#### Task to carry out
Pictures must be kept out of the copy. Every entry is to be duplicated exactly.

#### Data listing

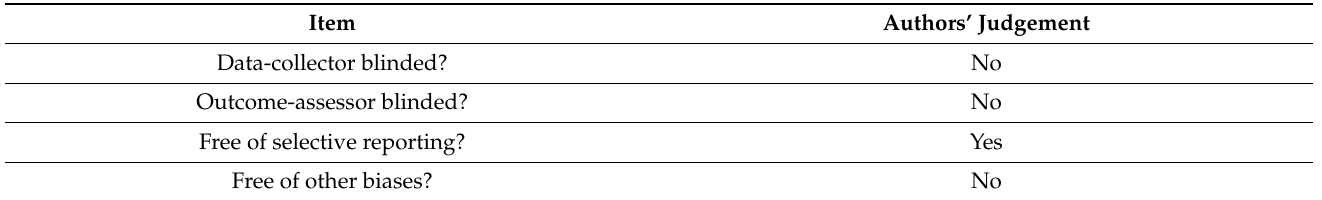
Table A24. Risk of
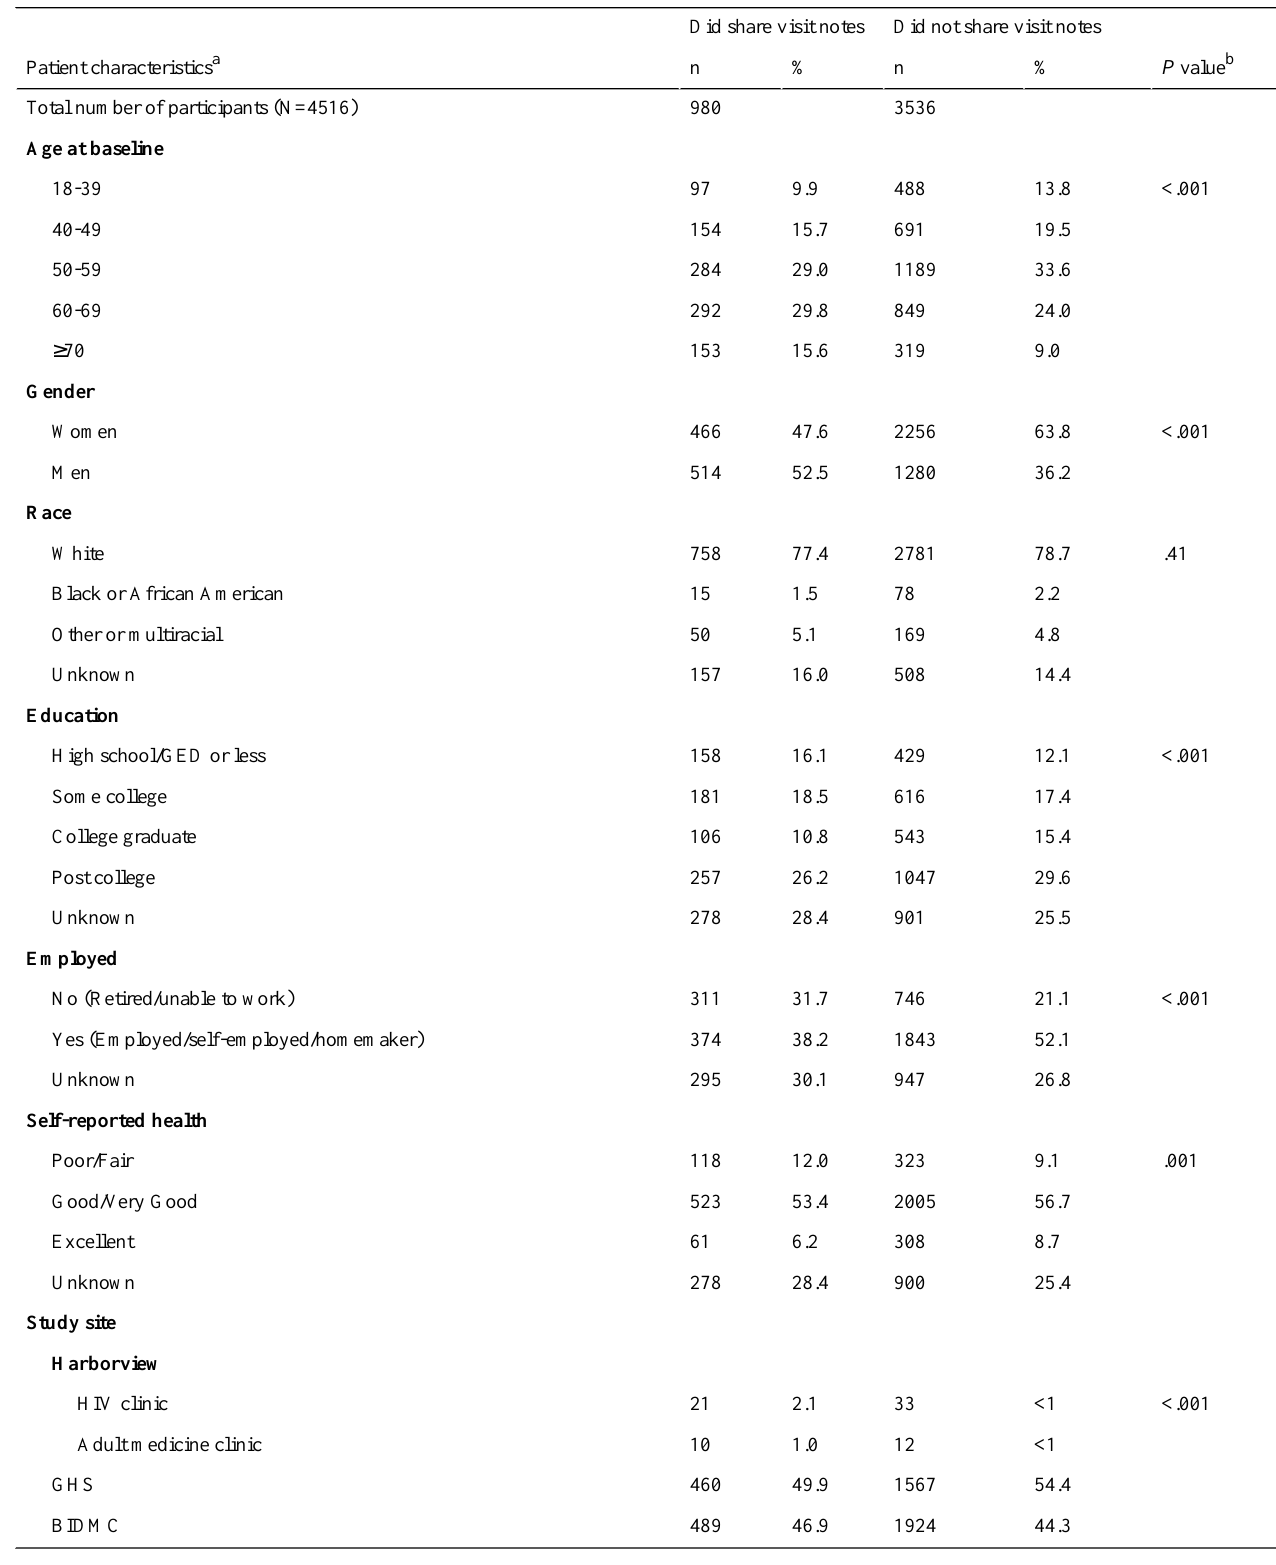
Table 1. Characteristics of patients who reported sharing or did not report sharing their visit notes with someone else during the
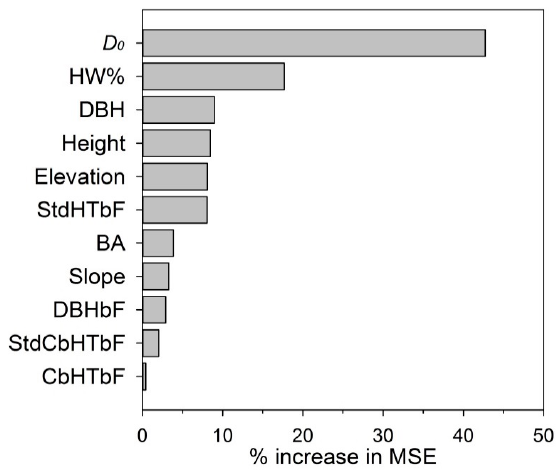
Figure 5. Variable importance (percent increase in mean square error of the Random Forests model when the data for that variable were randomly permuted) of the 11 predictors used to predict spruce budworm defoliation in fir-hardwood mixed stands. High values of percent increase in mean square error indicate more important variables in the Random Forests model. The 11 predictor variables were: average annual defoliation in softwood plots ( D 0 ), percent hardwood basal area (HW%), mean DBH (DBH), mean height (Height), elevation, standard deviation of balsam fir (bF) height (StdHTbF), basal area (BA), slope, mean DBH of bF (DBHbF), standard deviation of bF crown base height (StdCbHTbF), and mean bF crown base height (CbHTbF).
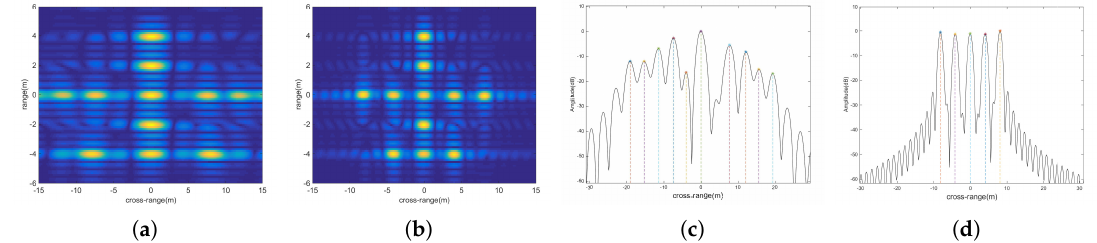
Figure 6. ( a ) Subimage by FT; ( b ) Subimage by MFT; ( c ) The profile of one range bin in ( a ); ( d ) The profile of one range bin in ( b ).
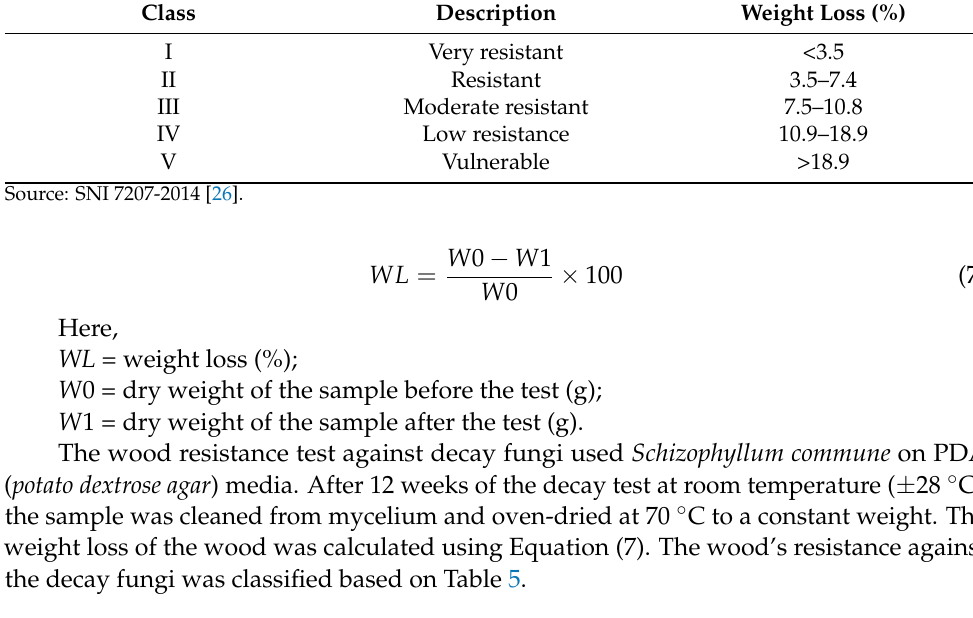
Table 5. Wood’s resistance against decay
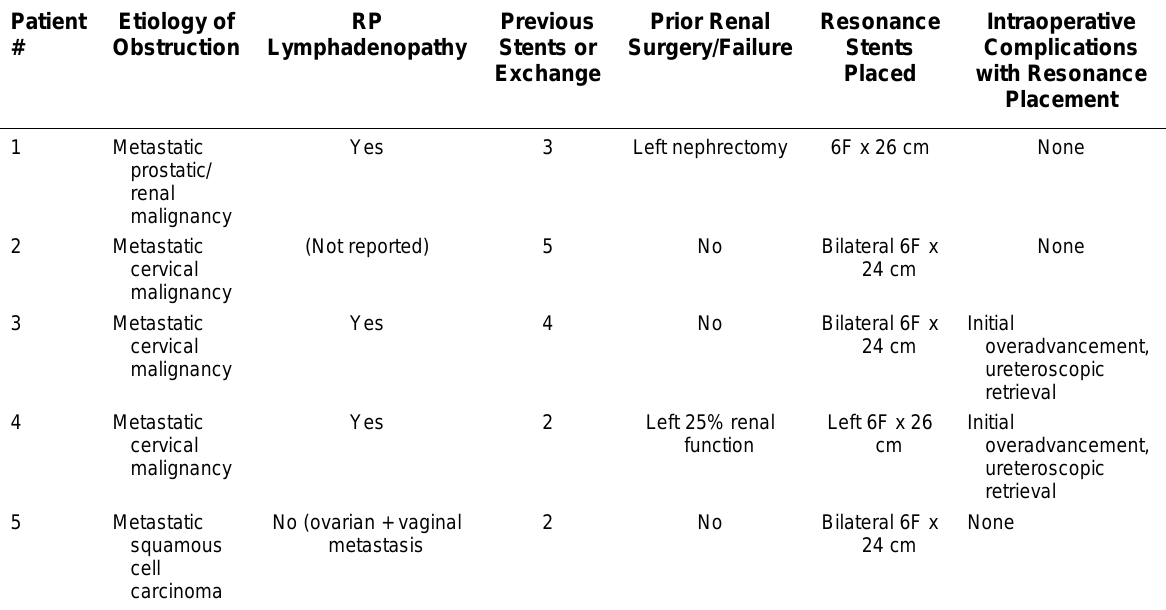
Preoperative Patient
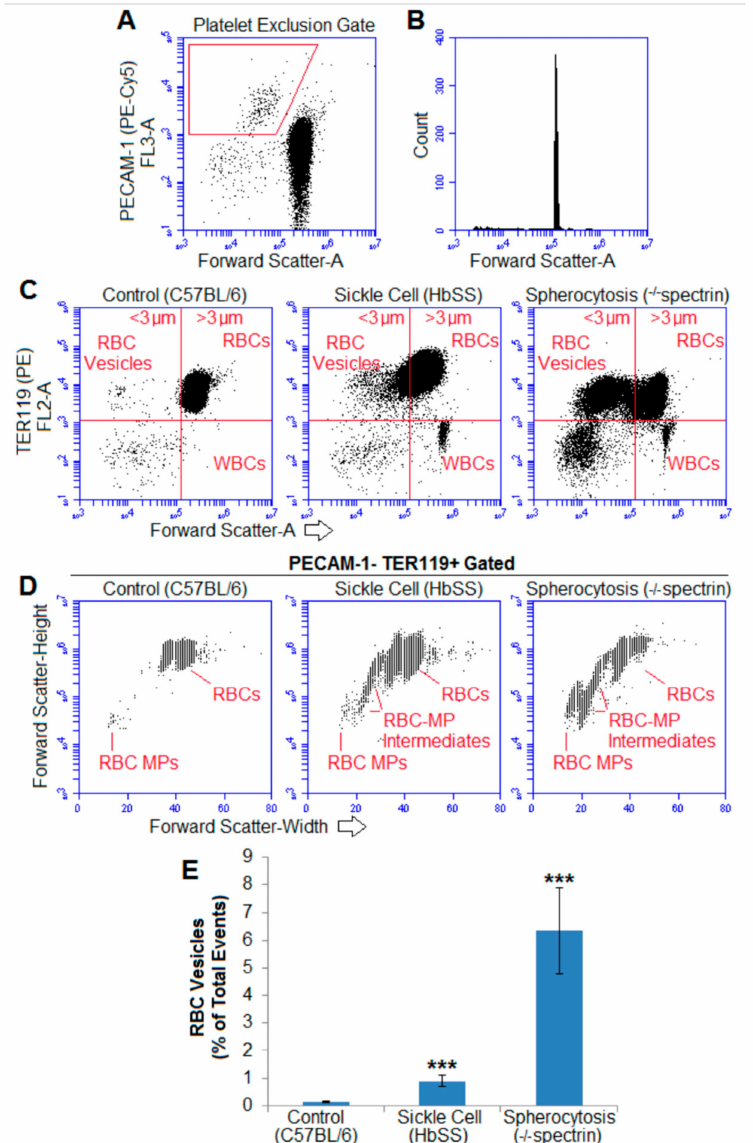
Figure 7. Blood from mouse models of hemolytic anemia contained large and heterogeneously sized vesicles: ( A ) PECAM-1+ platelets and other MPs/MVs were excluded (red trapezoid exclusion gate) and ( B ) 3 µ m beads were used to distinguish vesicles from cells (as murine RBCs are smaller than human). ( C ) Representative (PECAM-1 platelet/MV excluded) whole blood diluted 1:1000 in normal saline with 10% BSA and stained for TER119 in healthy control mice (C57BL/6), mice expressing solely human sickle hemoglobin (HbSS), and mice with deficient spectrin modeling hereditary spherocytosis. ( D ) Representative forward scatter height by width demonstrates heterogeneously sized RBC-MV intermediates in both sickle cell and spherocytosis mouse blood. ( E ) RBC vesicles smaller than 3 µ m made up nearly 1% of all events in the sickle cell mouse blood and over 6% of all events in spherocytosis mouse blood; *** p < 0.001 compared to normal mice; n = 3–5. The blood of both hemolytic mice groups showed subcellular RBC particles larger than 1 µ m. Figure 7C,D is representative flow cytometry data of the (PECAM-1 excluded) blood of 3–5 mice per genotype. (The FSC-A of 3 µ m beads is given for a size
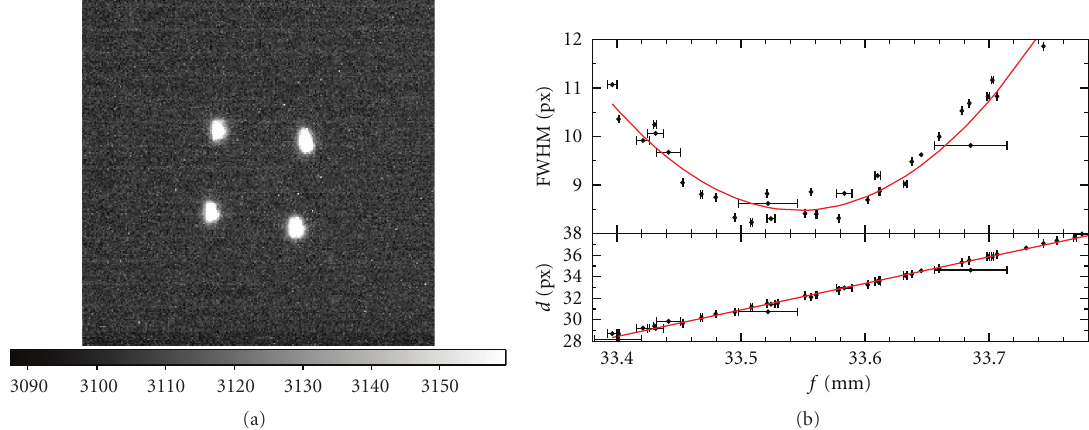
Figure 5: (a) The image of a single star with the focus pyramid introduced into the beam. Possible errors in the center-of-gravity determination of the four image centers do not hamper the focussing accuracy due to the high sensitivity of the subimages’ distances on the focus position. (b) The calibration curve used to convert the pyramid’s subimage distances to the focus applied. (a) shows the measured FWHM of a star without the pyramid in the optical beam as a function of focus position (distance of the secondary mirror to M1). (b) shows the average distance of the four subimages in pixel with the pyramid inside the optical beam. This calibration has been done at a very early time in the commissioning of the telescope, when the telescope control system was still unstable in attaining certain focus positions. This is visible as the sometimes huge error bars in the focus position.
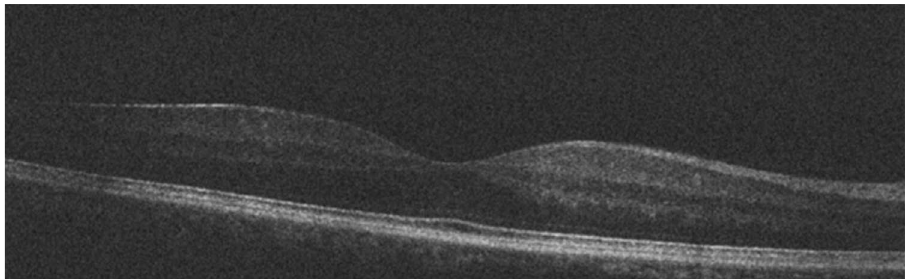
Figure 2. Fellow eye OCT image of a case with off-macular detachment.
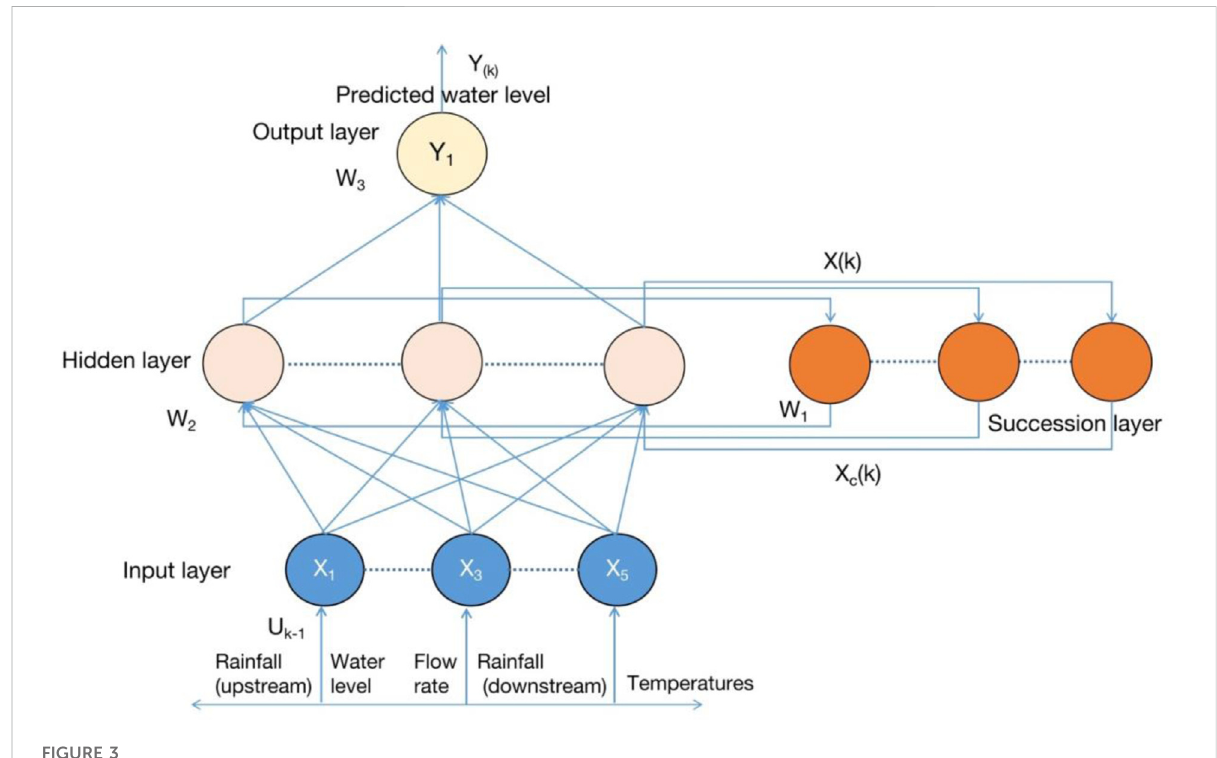
FIGURE 3 Network architecture of Elman Neural Network (ENN) for this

#### Output for this exercise
Table A24. Risk of
Table 1. Characteristics of patients who reported sharing or did not report sharing their visit notes with someone else during the
Figure 5. Variable importance (percent increase in mean square error of the Random Forests model when the data for that variable were randomly permuted) of the 11 predictors used to predict spruce budworm defoliation in fir-hardwood mixed stands. High values of percent increase in mean square error indicate more important variables in the Random Forests model. The 11 predictor variables were: average annual defoliation in softwood plots ( D 0 ), percent hardwood basal area (HW%), mean DBH (DBH), mean height (Height), elevation, standard deviation of balsam fir (bF) height (StdHTbF), basal area (BA), slope, mean DBH of bF (DBHbF), standard deviation of bF crown base height (StdCbHTbF), and mean bF crown base height (CbHTbF).
Figure 6. ( a ) Subimage by FT; ( b ) Subimage by MFT; ( c ) The profile of one range bin in ( a ); ( d ) The profile of one range bin in ( b ).
Table 5. Wood’s resistance against decay
Preoperative Patient
Figure 7. Blood from mouse models of hemolytic anemia contained large and heterogeneously sized vesicles: ( A ) PECAM-1+ platelets and other MPs/MVs were excluded (red trapezoid exclusion gate) and ( B ) 3 µ m beads were used to distinguish vesicles from cells (as murine RBCs are smaller than human). ( C ) Representative (PECAM-1 platelet/MV excluded) whole blood diluted 1:1000 in normal saline with 10% BSA and stained for TER119 in healthy control mice (C57BL/6), mice expressing solely human sickle hemoglobin (HbSS), and mice with deficient spectrin modeling hereditary spherocytosis. ( D ) Representative forward scatter height by width demonstrates heterogeneously sized RBC-MV intermediates in both sickle cell and spherocytosis mouse blood. ( E ) RBC vesicles smaller than 3 µ m made up nearly 1% of all events in the sickle cell mouse blood and over 6% of all events in spherocytosis mouse blood; *** p < 0.001 compared to normal mice; n = 3–5. The blood of both hemolytic mice groups showed subcellular RBC particles larger than 1 µ m. Figure 7C,D is representative flow cytometry data of the (PECAM-1 excluded) blood of 3–5 mice per genotype. (The FSC-A of 3 µ m beads is given for a size
Figure 5: (a) The image of a single star with the focus pyramid introduced into the beam. Possible errors in the center-of-gravity determination of the four image centers do not hamper the focussing accuracy due to the high sensitivity of the subimages’ distances on the focus position. (b) The calibration curve used to convert the pyramid’s subimage distances to the focus applied. (a) shows the measured FWHM of a star without the pyramid in the optical beam as a function of focus position (distance of the secondary mirror to M1). (b) shows the average distance of the four subimages in pixel with the pyramid inside the optical beam. This calibration has been done at a very early time in the commissioning of the telescope, when the telescope control system was still unstable in attaining certain focus positions. This is visible as the sometimes huge error bars in the focus position.
Figure 2. Fellow eye OCT image of a case with off-macular detachment.
FIGURE 3 Network architecture of Elman Neural Network (ENN) for this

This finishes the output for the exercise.